- **Exercise directions**
Start at the line in the entries below that contains "website | 112/34 |", stop at the line that contains "Tull? | 43/31 |", and output exactly the lines in that span, both ends included.

Items from a dataset
###
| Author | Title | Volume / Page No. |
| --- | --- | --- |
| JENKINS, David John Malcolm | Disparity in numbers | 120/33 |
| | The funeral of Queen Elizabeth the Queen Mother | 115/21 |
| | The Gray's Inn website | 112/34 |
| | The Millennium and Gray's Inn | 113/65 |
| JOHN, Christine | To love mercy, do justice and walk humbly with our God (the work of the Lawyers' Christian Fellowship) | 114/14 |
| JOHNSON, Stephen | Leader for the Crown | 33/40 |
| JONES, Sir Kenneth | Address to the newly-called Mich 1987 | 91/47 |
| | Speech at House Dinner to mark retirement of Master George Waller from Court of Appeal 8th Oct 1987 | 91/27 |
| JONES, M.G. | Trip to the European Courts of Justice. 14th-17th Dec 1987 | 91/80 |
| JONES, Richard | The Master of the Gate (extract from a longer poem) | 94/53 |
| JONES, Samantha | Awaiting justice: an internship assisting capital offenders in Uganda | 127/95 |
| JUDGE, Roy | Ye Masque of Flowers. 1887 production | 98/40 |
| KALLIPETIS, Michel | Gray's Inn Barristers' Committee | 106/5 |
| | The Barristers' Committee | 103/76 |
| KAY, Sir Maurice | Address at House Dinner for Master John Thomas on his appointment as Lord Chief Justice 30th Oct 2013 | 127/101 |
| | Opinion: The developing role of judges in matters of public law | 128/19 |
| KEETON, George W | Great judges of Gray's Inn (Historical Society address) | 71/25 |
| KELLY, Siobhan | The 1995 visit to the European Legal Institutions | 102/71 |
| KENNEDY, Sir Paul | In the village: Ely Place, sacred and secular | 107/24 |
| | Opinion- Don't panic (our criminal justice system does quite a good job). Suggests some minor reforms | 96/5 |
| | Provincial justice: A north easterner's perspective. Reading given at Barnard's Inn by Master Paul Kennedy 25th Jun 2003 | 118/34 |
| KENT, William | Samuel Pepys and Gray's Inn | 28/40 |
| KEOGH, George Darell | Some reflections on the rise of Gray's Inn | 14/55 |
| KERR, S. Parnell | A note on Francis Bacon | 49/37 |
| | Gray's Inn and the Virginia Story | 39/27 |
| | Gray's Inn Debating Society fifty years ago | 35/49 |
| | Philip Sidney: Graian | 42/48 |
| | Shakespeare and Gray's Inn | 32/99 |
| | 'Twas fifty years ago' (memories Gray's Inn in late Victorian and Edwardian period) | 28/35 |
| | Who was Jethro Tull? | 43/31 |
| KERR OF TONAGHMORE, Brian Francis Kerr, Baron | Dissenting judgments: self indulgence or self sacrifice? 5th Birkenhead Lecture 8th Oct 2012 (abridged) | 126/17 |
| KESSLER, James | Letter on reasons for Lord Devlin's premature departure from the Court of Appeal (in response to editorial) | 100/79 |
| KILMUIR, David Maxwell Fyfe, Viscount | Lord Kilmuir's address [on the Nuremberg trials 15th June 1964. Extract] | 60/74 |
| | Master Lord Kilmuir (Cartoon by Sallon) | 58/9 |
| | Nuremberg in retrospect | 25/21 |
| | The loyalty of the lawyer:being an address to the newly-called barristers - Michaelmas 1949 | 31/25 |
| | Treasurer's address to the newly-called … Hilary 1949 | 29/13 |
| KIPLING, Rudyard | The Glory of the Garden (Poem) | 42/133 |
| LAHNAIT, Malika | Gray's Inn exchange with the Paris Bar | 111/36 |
###
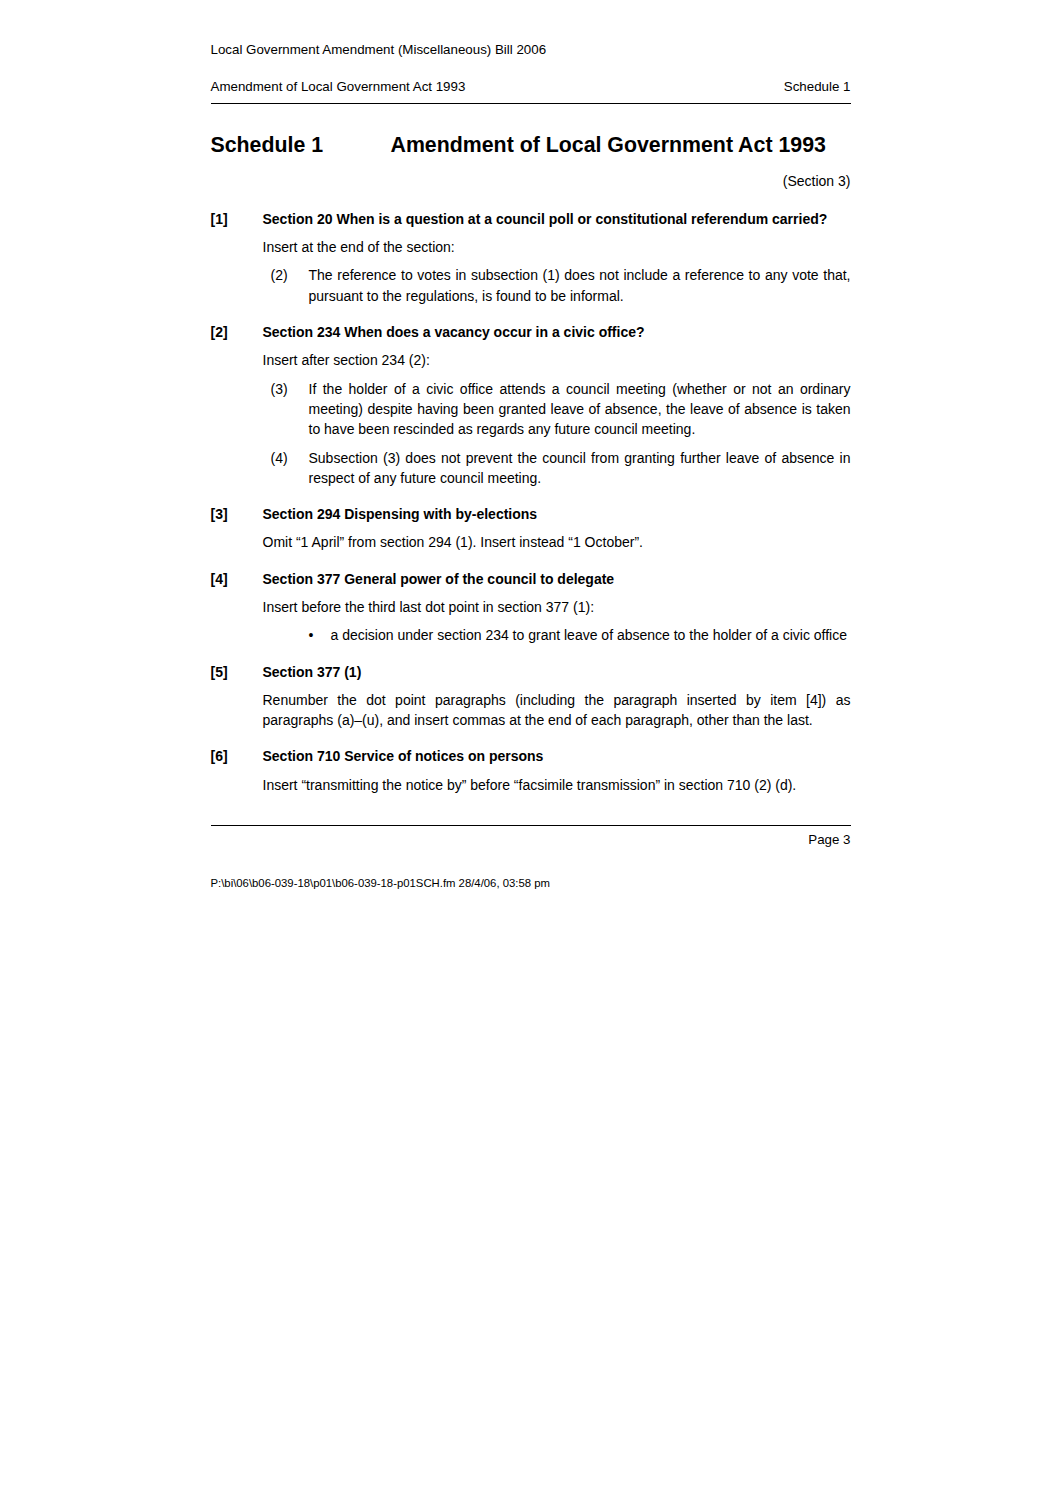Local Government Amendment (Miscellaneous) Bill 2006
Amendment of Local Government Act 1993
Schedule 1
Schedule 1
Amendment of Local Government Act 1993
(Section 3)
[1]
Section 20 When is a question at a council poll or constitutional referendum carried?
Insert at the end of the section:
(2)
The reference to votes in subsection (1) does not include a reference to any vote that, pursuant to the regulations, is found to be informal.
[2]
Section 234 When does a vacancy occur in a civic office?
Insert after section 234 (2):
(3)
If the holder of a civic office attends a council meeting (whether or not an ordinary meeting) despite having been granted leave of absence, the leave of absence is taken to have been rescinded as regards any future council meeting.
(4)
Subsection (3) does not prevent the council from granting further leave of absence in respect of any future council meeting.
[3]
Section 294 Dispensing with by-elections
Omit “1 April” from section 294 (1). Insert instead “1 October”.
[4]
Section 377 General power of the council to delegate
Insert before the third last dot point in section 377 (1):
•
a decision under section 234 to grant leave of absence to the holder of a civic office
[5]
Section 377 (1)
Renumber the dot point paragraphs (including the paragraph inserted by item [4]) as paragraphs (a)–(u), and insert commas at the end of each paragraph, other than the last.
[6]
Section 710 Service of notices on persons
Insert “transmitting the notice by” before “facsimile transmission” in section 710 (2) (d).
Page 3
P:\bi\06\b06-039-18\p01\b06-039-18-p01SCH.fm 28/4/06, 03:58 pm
###
- **Answer for the task**
| | The Gray's Inn website | 112/34 |
| | The Millennium and Gray's Inn | 113/65 |
| JOHN, Christine | To love mercy, do justice and walk humbly with our God (the work of the Lawyers' Christian Fellowship) | 114/14 |
| JOHNSON, Stephen | Leader for the Crown | 33/40 |
| JONES, Sir Kenneth | Address to the newly-called Mich 1987 | 91/47 |
| | Speech at House Dinner to mark retirement of Master George Waller from Court of Appeal 8th Oct 1987 | 91/27 |
| JONES, M.G. | Trip to the European Courts of Justice. 14th-17th Dec 1987 | 91/80 |
| JONES, Richard | The Master of the Gate (extract from a longer poem) | 94/53 |
| JONES, Samantha | Awaiting justice: an internship assisting capital offenders in Uganda | 127/95 |
| JUDGE, Roy | Ye Masque of Flowers. 1887 production | 98/40 |
| KALLIPETIS, Michel | Gray's Inn Barristers' Committee | 106/5 |
| | The Barristers' Committee | 103/76 |
| KAY, Sir Maurice | Address at House Dinner for Master John Thomas on his appointment as Lord Chief Justice 30th Oct 2013 | 127/101 |
| | Opinion: The developing role of judges in matters of public law | 128/19 |
| KEETON, George W | Great judges of Gray's Inn (Historical Society address) | 71/25 |
| KELLY, Siobhan | The 1995 visit to the European Legal Institutions | 102/71 |
| KENNEDY, Sir Paul | In the village: Ely Place, sacred and secular | 107/24 |
| | Opinion- Don't panic (our criminal justice system does quite a good job). Suggests some minor reforms | 96/5 |
| | Provincial justice: A north easterner's perspective. Reading given at Barnard's Inn by Master Paul Kennedy 25th Jun 2003 | 118/34 |
| KENT, William | Samuel Pepys and Gray's Inn | 28/40 |
| KEOGH, George Darell | Some reflections on the rise of Gray's Inn | 14/55 |
| KERR, S. Parnell | A note on Francis Bacon | 49/37 |
| | Gray's Inn and the Virginia Story | 39/27 |
| | Gray's Inn Debating Society fifty years ago | 35/49 |
| | Philip Sidney: Graian | 42/48 |
| | Shakespeare and Gray's Inn | 32/99 |
| | 'Twas fifty years ago' (memories Gray's Inn in late Victorian and Edwardian period) | 28/35 |
| | Who was Jethro Tull? | 43/31 |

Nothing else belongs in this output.